今まで夜行バスを用いて東京に行った回数は3回であるが、その全てで道中に聴く音楽をツイッターのフォロワーの方々にオススメしてもらい、それだけを聴いて車中の時間をすごした。おすすめしてもらう曲はどれもシチュエーションにぴったりで、道中の体験もとても良いものとして記憶されている。

夜行バスに乗るたびにおすすめを尋ねているのには理由がある。
夜行バスはもっとも用途の幅が狭い乗り物の一つである。お世辞にも快適とはいえず、外の風景も楽しめない。およそ移動手段が付随的にもたらす快楽がすべて封じられている夜行バスは、もっとも"人の輸送"に特化した乗り物といって良いだろう。私はここに定型性を見出している。ここで定型性とは、「あることをするとき、最終的には受け入れるしかない所与のもの」である。言い換えると、「夜行バスに乗る」という選択をするとき、環境の劣悪さや娯楽性の低さなどは受け入れるしかない、ということである。
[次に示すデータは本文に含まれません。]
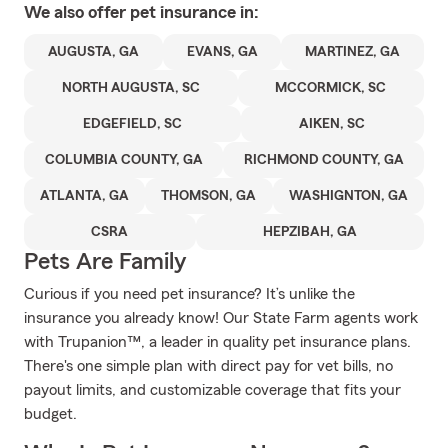
We also offer
pet
insurance in:
AUGUSTA, GA
EVANS, GA
MARTINEZ, GA
NORTH AUGUSTA, SC
MCCORMICK, SC
EDGEFIELD, SC
AIKEN, SC
COLUMBIA COUNTY, GA
RICHMOND COUNTY, GA
ATLANTA, GA
THOMSON, GA
WASHIGNTON, GA
CSRA
HEPZIBAH, GA
Pets Are Family
Curious if you need pet insurance? It’s unlike the
insurance you already know! Our State Farm agents work
with Trupanion™, a leader in quality pet insurance plans.
There's one simple plan with direct pay for vet bills, no
payout limits, and customizable coverage that fits your
budget.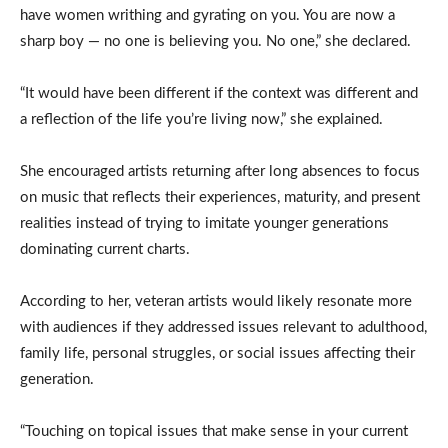
have women writhing and gyrating on you. You are now a
sharp boy — no one is believing you. No one,” she declared.
“It would have been different if the context was different and
a reflection of the life you’re living now,” she explained.
She encouraged artists returning after long absences to focus
on music that reflects their experiences, maturity, and present
realities instead of trying to imitate younger generations
dominating current charts.
According to her, veteran artists would likely resonate more
with audiences if they addressed issues relevant to adulthood,
family life, personal struggles, or social issues affecting their
generation.
“Touching on topical issues that make sense in your current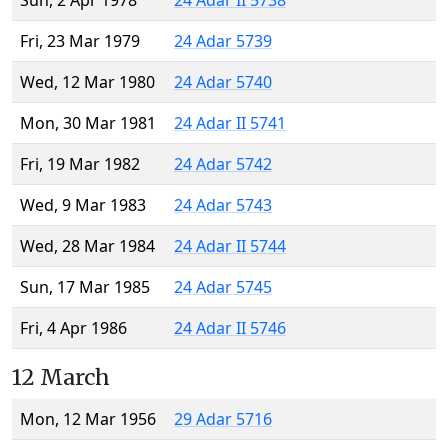
Sun, 2 Apr 1978
24 Adar II 5738
Fri, 23 Mar 1979
24 Adar 5739
Wed, 12 Mar 1980
24 Adar 5740
Mon, 30 Mar 1981
24 Adar II 5741
Fri, 19 Mar 1982
24 Adar 5742
Wed, 9 Mar 1983
24 Adar 5743
Wed, 28 Mar 1984
24 Adar II 5744
Sun, 17 Mar 1985
24 Adar 5745
Fri, 4 Apr 1986
24 Adar II 5746
12 March
Mon, 12 Mar 1956
29 Adar 5716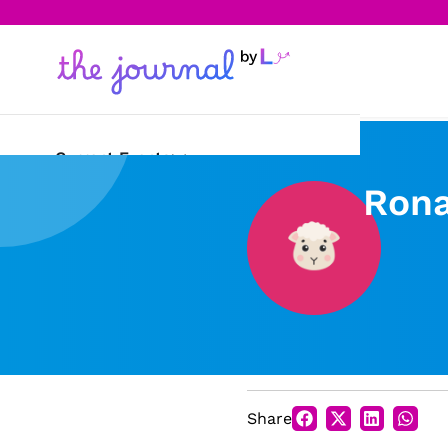
Current Events
Rona
Science & Technology
Sports
Arts & Culture
Opinion
Creative Writing
Share
Reading Corner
そして重要なのは、この「夜行バスの定型性」を多くの人が(たとえ乗ったことはなくとも)共有していることである。そして、夜行バスの乗客に唯一認められている娯楽である「音楽を聴く」という行為、どの曲・アルバムを聴くかを考えるとき、自然と「夜行バスの定型性」に対してオリジナルな仕方でアプローチすることになる。この定型への各々のアプローチに可能性を感じるのである。曲をすすめる者は夜行バスにのる者の様態を想像して曲を選びすすめる。夜行バスに乗るものは(多くの場合は未知の)曲を聴くことを通しておすすめする者の不可視のメッセージをキャッチする。この夜行バスという定型を媒介としたコミュニケーションには、他にない心地よさが確かにある。